►

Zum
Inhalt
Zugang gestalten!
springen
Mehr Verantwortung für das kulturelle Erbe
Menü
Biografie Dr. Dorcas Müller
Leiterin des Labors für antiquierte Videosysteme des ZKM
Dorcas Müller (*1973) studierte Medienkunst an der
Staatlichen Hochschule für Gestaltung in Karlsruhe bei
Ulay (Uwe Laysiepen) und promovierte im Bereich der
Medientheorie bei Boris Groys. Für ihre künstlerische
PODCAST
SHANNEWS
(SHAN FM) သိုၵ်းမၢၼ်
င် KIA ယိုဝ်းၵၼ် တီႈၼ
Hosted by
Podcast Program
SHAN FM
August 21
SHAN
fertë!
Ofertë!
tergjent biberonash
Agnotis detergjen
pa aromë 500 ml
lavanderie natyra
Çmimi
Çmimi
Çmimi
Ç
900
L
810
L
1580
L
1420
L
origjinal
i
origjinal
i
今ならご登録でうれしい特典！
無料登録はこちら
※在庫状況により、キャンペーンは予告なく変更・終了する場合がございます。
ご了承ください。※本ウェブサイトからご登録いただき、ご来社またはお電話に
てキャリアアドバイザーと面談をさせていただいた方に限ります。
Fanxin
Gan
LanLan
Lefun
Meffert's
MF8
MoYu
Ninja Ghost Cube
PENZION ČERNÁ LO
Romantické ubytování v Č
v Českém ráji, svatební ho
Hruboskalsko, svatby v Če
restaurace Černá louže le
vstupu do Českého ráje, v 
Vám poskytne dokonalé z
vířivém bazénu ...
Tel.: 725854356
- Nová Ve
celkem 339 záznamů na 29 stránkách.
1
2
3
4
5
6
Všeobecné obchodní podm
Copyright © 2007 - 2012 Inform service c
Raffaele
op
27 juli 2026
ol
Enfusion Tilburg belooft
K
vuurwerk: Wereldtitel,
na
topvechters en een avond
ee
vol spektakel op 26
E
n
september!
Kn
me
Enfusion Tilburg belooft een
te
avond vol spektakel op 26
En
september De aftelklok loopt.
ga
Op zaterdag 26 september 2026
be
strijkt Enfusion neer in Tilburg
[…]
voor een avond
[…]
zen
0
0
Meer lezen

◄

| BRIEF |
Full repetition needed. Write out every entry above exactly as given.

| ANSWER TO THE PROBLEM |
Zum
Inhalt
Zugang gestalten!
springen
Mehr Verantwortung für das kulturelle Erbe
Menü
Biografie Dr. Dorcas Müller
Leiterin des Labors für antiquierte Videosysteme des ZKM
Dorcas Müller (*1973) studierte Medienkunst an der
Staatlichen Hochschule für Gestaltung in Karlsruhe bei
Ulay (Uwe Laysiepen) und promovierte im Bereich der
Medientheorie bei Boris Groys. Für ihre künstlerische
PODCAST
SHANNEWS
(SHAN FM) သိုၵ်းမၢၼ်
င် KIA ယိုဝ်းၵၼ် တီႈၼ
Hosted by
Podcast Program
SHAN FM
August 21
SHAN
fertë!
Ofertë!
tergjent biberonash
Agnotis detergjen
pa aromë 500 ml
lavanderie natyra
Çmimi
Çmimi
Çmimi
Ç
900
L
810
L
1580
L
1420
L
origjinal
i
origjinal
i
今ならご登録でうれしい特典！
無料登録はこちら
※在庫状況により、キャンペーンは予告なく変更・終了する場合がございます。
ご了承ください。※本ウェブサイトからご登録いただき、ご来社またはお電話に
てキャリアアドバイザーと面談をさせていただいた方に限ります。
Fanxin
Gan
LanLan
Lefun
Meffert's
MF8
MoYu
Ninja Ghost Cube
PENZION ČERNÁ LO
Romantické ubytování v Č
v Českém ráji, svatební ho
Hruboskalsko, svatby v Če
restaurace Černá louže le
vstupu do Českého ráje, v 
Vám poskytne dokonalé z
vířivém bazénu ...
Tel.: 725854356
- Nová Ve
celkem 339 záznamů na 29 stránkách.
1
2
3
4
5
6
Všeobecné obchodní podm
Copyright © 2007 - 2012 Inform service c
Raffaele
op
27 juli 2026
ol
Enfusion Tilburg belooft
K
vuurwerk: Wereldtitel,
na
topvechters en een avond
ee
vol spektakel op 26
E
n
september!
Kn
me
Enfusion Tilburg belooft een
te
avond vol spektakel op 26
En
september De aftelklok loopt.
ga
Op zaterdag 26 september 2026
be
strijkt Enfusion neer in Tilburg
[…]
voor een avond
[…]
zen
0
0
Meer lezen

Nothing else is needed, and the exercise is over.